En seguida me domina una pesadez, una molestia, un querer huir. La tarde se torna fastidiosa y no soporto ni un instante más el ambiente del jaripeo. Le digo a mi abuela que me voy mientras el animador anuncia el nombre de Rey Santiago. Antes de salirme, él se postra en el suelo al lado del toril, cabizbajo, con las manos tendidas hacia el cielo.
Vuelvo a ver aquel hombre corpulento, alto, que se encomienda a la Providencia y se persigna, en la noche, alegre como cuando cabalgábamos, con una sonrisa infantil por haber salido una vez más con vida del ruedo. Baila sin cansarse con una muchacha en la explanada atestada de gente, despreocupado, mientras deambulo por el corredor del palacio, buscando otra copa de mezcal.
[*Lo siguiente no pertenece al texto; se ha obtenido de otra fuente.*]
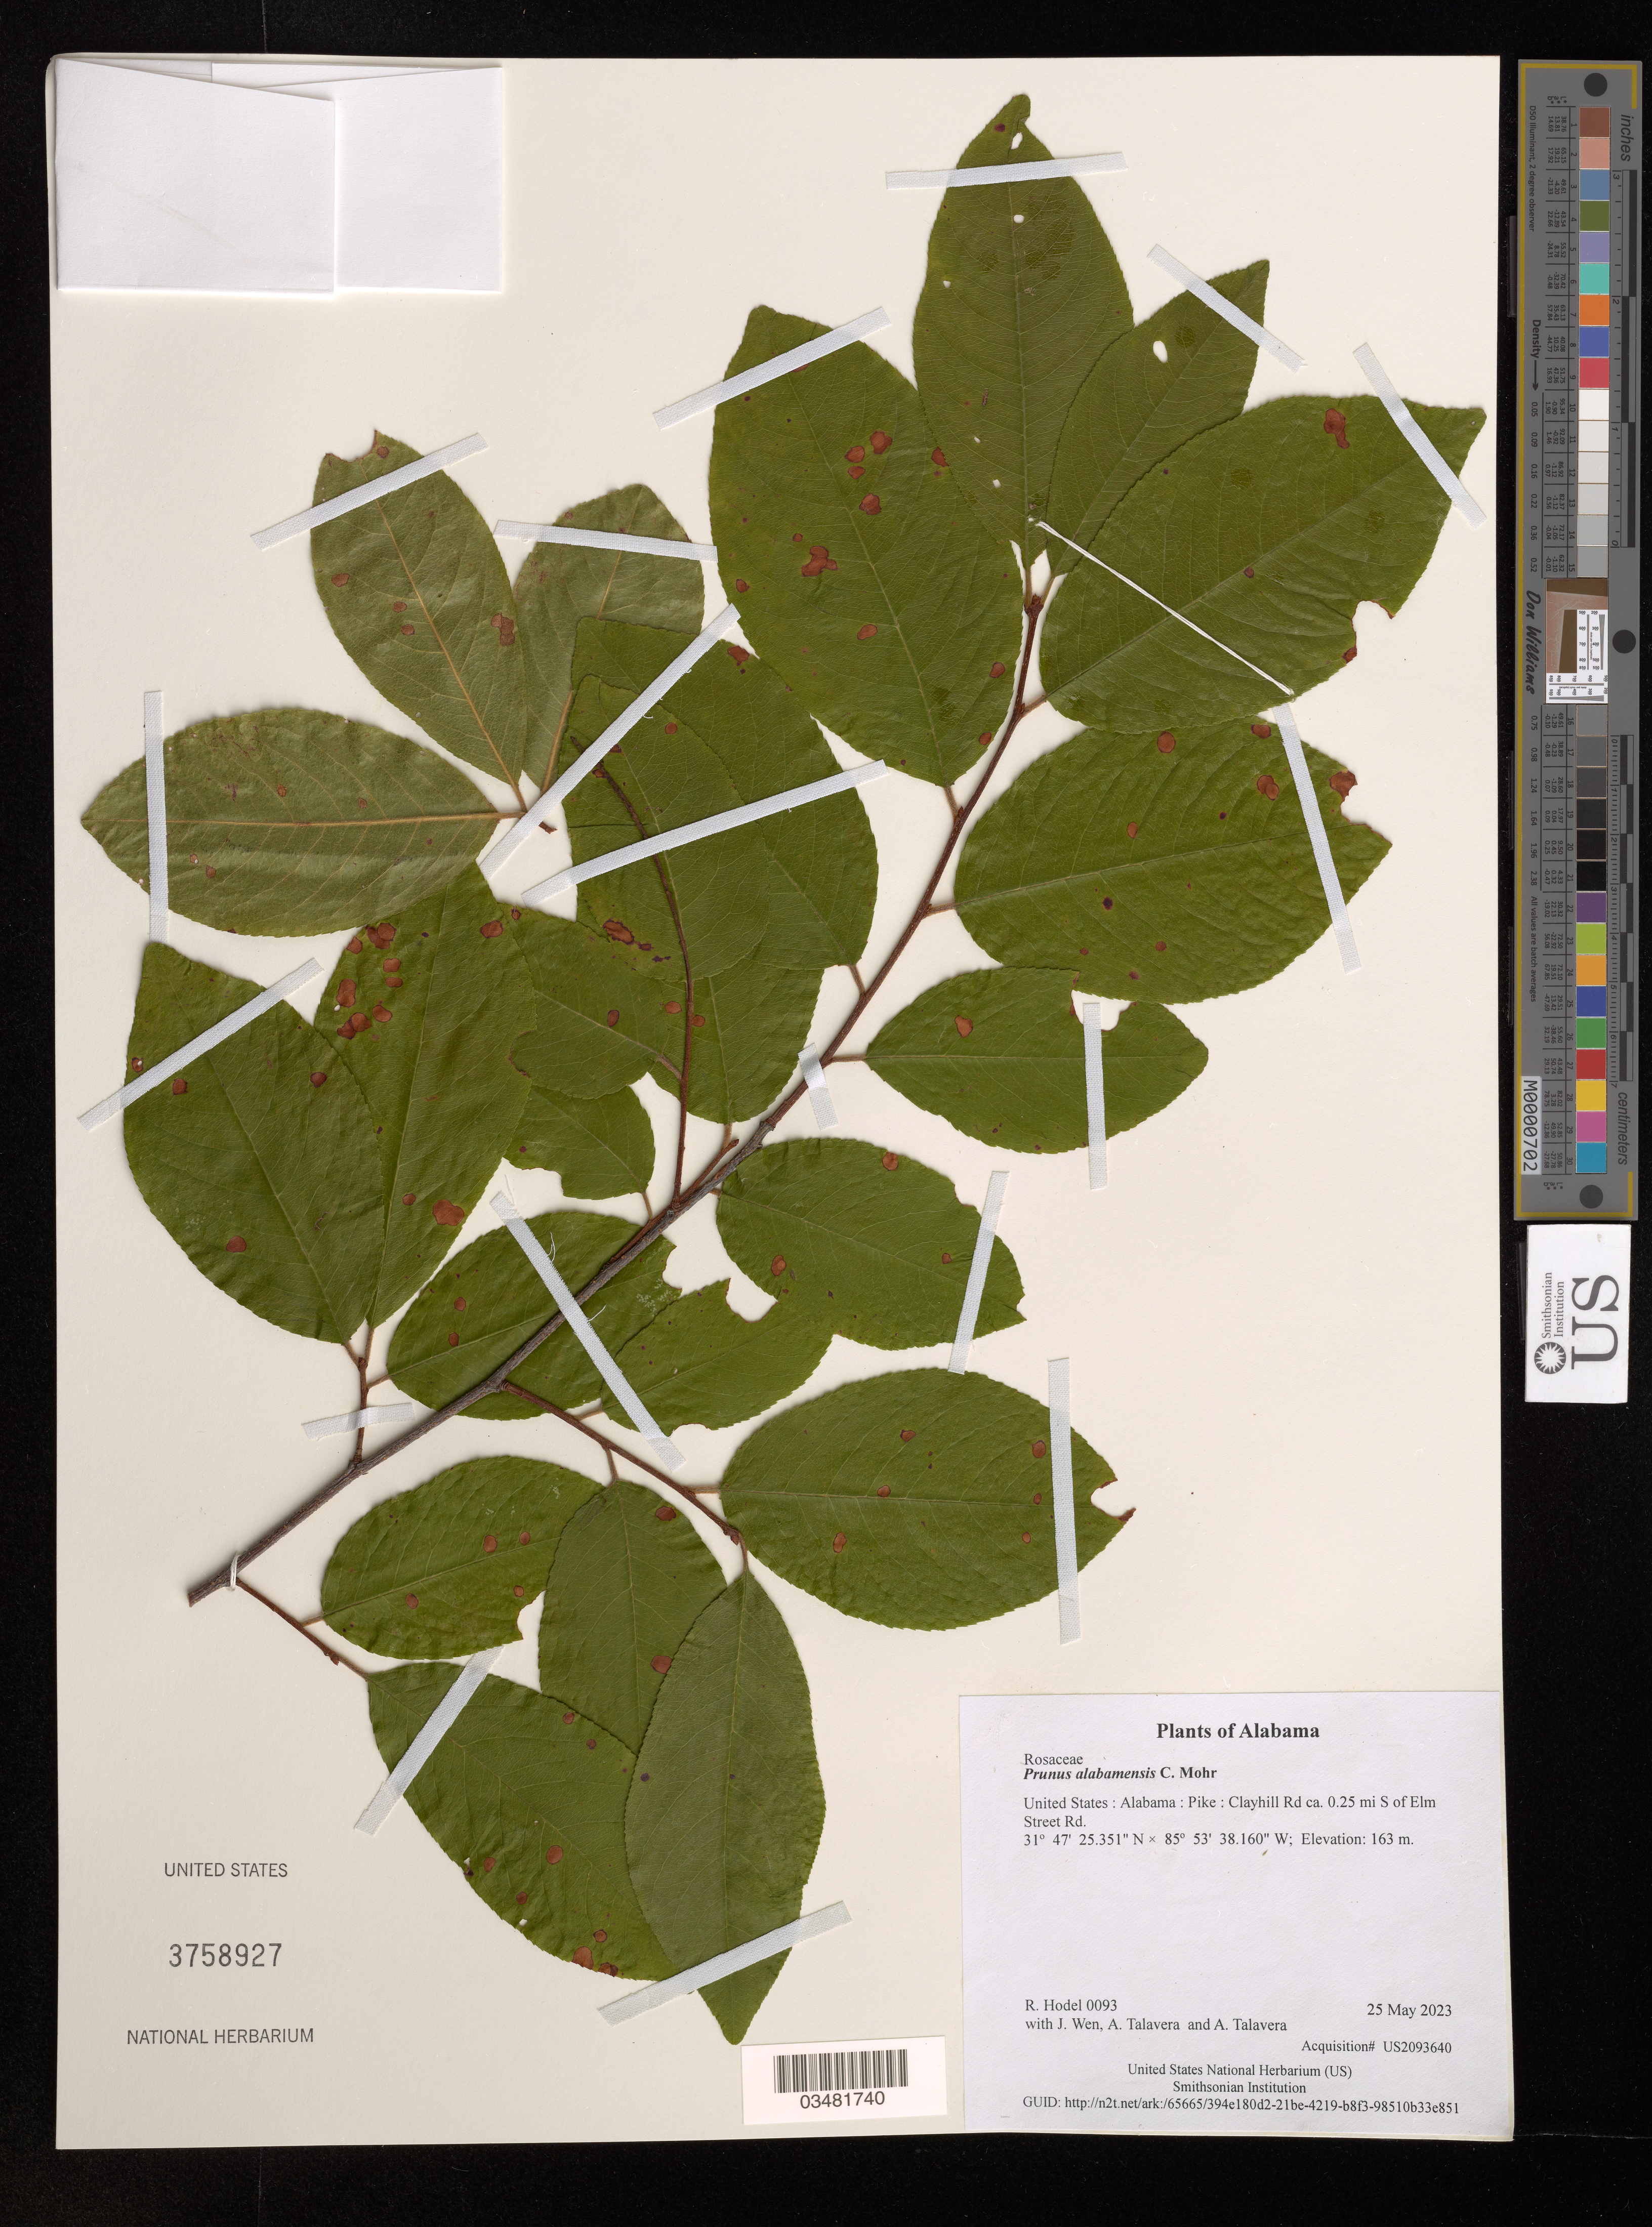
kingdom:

De pronto se escucha un balazo, gritos. Tiro mi mezcal. La gente se empuja, se desespera, y en medio de su tumulto le abren un espacio a Rey. Él se arrodilla como en la tarde, cubre su abdomen con sus manos que se manchan de sangre, sangre que cae en hilos formando un charco, escurriéndose entre las grietas del adoquín. Poco a poco Rey va extendiéndose sobre el suelo. Tendido, mira hacia el cielo; parece que habla o reza, pero es sólo su boca que se entreabre para perder el aliento. Intento acercarme a él, pero estoy petrificado. Su madre llega corriendo. Zarandea a su hijo desfallecido, le exige gritando que se despierte, pero Rey sólo logra espirar. Ella, desesperada, se abalanza sobre él, como queriendo detener el desprendimiento del alma de su hijo con el peso de su pena. Cuando sus sollozos no dan para más, se apagan, partiendo el silencio en dos: el silencio de los vivos y el silencio de los muertos.